▸ INSTRUCTIONS FOR THE TASK
Reproduce the lines below word for word, leaving out the pictures.

[[ DATA PROVIDED open ]]

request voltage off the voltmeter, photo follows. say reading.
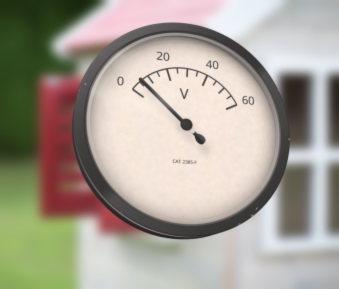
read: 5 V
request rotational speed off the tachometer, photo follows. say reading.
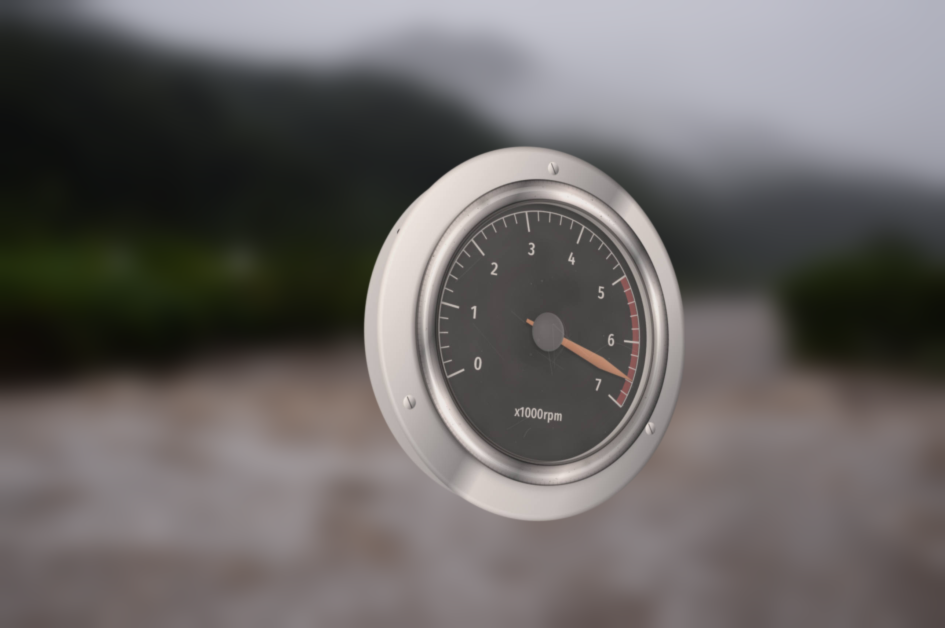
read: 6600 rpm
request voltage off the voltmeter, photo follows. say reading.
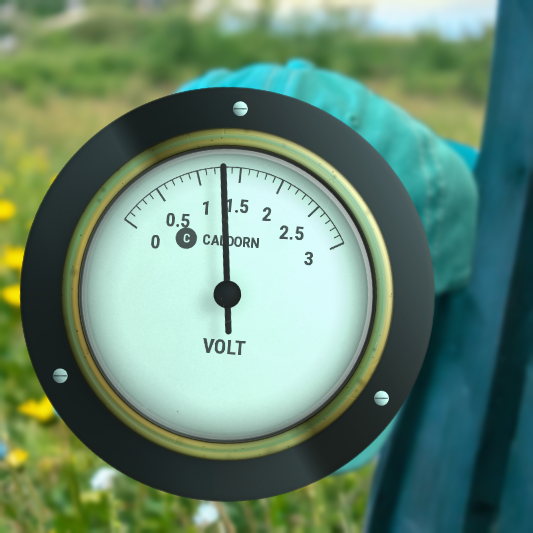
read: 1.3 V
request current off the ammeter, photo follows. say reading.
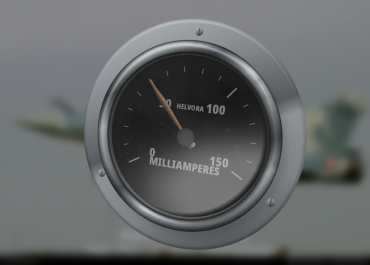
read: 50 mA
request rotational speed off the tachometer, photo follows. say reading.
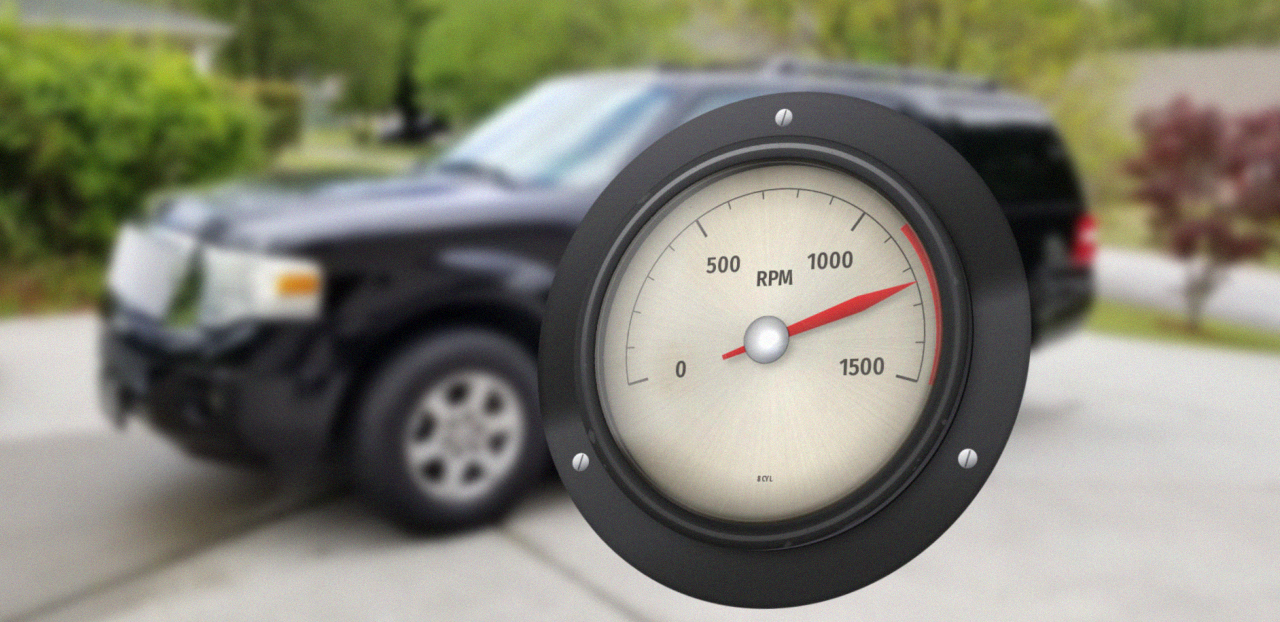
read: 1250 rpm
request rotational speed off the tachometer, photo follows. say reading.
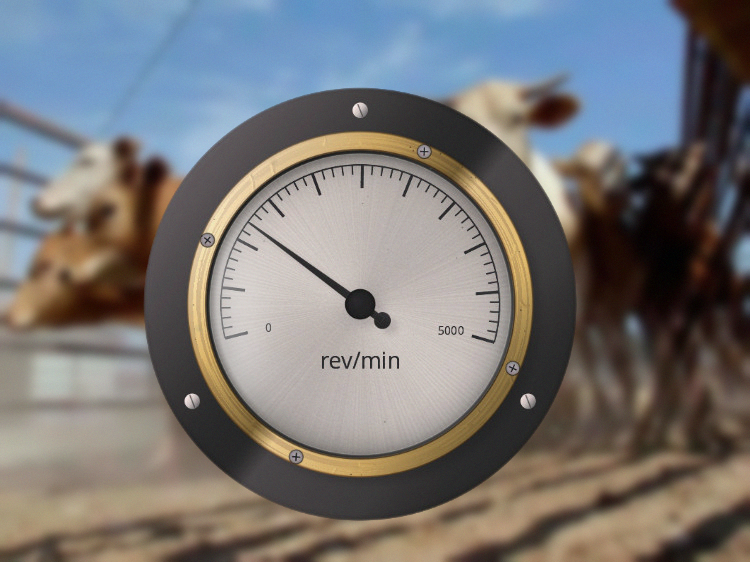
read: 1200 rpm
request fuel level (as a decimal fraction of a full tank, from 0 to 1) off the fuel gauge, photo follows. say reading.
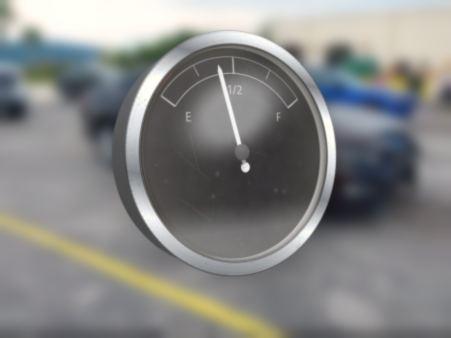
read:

[[ DATA PROVIDED closed ]]

▸ REPLY TO THE TASK
request voltage off the voltmeter, photo follows. say reading.
read: 5 V
request rotational speed off the tachometer, photo follows. say reading.
read: 6600 rpm
request voltage off the voltmeter, photo follows. say reading.
read: 1.3 V
request current off the ammeter, photo follows. say reading.
read: 50 mA
request rotational speed off the tachometer, photo follows. say reading.
read: 1250 rpm
request rotational speed off the tachometer, photo follows. say reading.
read: 1200 rpm
request fuel level (as a decimal fraction of a full tank, from 0 to 1) off the fuel gauge, photo follows. say reading.
read:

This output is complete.